Die Maßnahmen der Drogenprävention in Europa richten sich an die allgemeine Bevölkerung (universale Prävention), an die am stärksten gefährdeten Gruppen (selektive Prävention) oder Einzelpersonen (indizierte Prävention). Die am weitesten entwickelten Modelle der universalen Prävention sind Programme für Schüler, die in Bezug auf Inhalt und Umsetzung wissenschaftlich relativ gut fundiert sind.

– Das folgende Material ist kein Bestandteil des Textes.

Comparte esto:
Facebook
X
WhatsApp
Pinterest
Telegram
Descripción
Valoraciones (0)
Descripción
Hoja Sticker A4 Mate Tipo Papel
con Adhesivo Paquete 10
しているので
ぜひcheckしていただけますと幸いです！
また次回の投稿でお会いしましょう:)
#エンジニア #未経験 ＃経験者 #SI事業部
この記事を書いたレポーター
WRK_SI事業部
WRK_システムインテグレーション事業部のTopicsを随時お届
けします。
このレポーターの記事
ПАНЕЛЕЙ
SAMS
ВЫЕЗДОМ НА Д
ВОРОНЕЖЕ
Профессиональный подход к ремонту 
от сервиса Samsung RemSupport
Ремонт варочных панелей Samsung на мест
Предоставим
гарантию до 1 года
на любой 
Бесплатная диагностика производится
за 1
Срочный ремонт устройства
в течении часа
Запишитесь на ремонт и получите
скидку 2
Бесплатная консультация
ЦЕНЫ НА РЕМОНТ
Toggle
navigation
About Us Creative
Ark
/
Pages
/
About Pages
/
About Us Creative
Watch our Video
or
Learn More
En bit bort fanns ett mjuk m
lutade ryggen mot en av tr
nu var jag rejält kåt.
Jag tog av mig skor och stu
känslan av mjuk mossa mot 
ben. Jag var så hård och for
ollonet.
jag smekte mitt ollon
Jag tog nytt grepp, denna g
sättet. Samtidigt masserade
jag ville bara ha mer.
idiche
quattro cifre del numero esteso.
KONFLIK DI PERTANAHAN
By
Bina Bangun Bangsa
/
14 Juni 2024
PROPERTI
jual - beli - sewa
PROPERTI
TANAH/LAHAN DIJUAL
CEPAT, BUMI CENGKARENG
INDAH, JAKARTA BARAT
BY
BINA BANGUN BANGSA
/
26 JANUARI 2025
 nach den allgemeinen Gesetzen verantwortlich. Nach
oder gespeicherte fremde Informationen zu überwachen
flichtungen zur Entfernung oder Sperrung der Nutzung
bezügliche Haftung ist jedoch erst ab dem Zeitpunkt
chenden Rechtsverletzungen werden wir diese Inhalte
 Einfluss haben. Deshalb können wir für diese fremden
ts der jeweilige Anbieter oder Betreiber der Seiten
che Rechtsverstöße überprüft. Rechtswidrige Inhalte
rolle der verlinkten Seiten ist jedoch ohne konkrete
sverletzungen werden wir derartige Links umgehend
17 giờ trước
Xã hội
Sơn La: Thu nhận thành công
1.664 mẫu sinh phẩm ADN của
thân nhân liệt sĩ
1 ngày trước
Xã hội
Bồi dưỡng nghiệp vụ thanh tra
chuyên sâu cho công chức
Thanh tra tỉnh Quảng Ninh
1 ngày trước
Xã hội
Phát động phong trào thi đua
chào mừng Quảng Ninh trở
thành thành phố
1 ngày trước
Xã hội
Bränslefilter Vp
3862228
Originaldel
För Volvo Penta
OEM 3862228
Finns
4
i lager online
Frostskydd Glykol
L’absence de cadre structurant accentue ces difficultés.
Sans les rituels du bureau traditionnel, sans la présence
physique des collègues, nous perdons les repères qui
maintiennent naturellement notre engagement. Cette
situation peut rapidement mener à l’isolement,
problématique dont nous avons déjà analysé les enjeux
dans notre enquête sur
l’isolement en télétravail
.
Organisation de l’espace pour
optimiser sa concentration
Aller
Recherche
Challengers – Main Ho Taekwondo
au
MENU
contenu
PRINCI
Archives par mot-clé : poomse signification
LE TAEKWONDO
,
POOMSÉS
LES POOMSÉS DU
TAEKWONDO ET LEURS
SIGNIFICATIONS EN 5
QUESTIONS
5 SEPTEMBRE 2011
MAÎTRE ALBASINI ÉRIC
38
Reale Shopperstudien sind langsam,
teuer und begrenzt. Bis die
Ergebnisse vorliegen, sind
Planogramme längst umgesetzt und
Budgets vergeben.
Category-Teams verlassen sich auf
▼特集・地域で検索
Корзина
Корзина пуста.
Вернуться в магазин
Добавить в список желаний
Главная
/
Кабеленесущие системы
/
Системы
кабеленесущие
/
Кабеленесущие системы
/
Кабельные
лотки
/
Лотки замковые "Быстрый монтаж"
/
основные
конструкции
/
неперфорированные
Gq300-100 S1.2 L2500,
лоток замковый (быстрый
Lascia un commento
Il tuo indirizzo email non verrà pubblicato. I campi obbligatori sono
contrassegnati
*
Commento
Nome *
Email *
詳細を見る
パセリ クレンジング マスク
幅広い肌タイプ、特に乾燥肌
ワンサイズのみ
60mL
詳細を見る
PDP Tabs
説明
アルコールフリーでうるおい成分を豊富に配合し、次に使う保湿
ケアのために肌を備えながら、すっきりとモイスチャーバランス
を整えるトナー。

Eine Reihe von Ländern berichtet über ermutigende Entwicklungen hinsichtlich der Reichweite und Umsetzung der schulbasierten Präventionsprogramme. In vielen Ländern besteht jedoch noch erheblicher Verbesserungsbedarf, und zwar sowohl was die Reichweite als auch die Qualität der universalen Präventionsarbeit betrifft. Die universale Prävention außerhalb der Schule verfügt ebenfalls über ein erhebliches Potenzial, jedoch wird diese Art der Prävention zurzeit nur in einigen wenigen Ländern umgesetzt.

Obwohl zunehmend erkannt wird, welche Bedeutung der Präventionsarbeit unter den am meisten gefährdeten Personen zukommt, muss in diese Art der zielgerichteten Prävention in erheblich größerem Umfang investiert werden.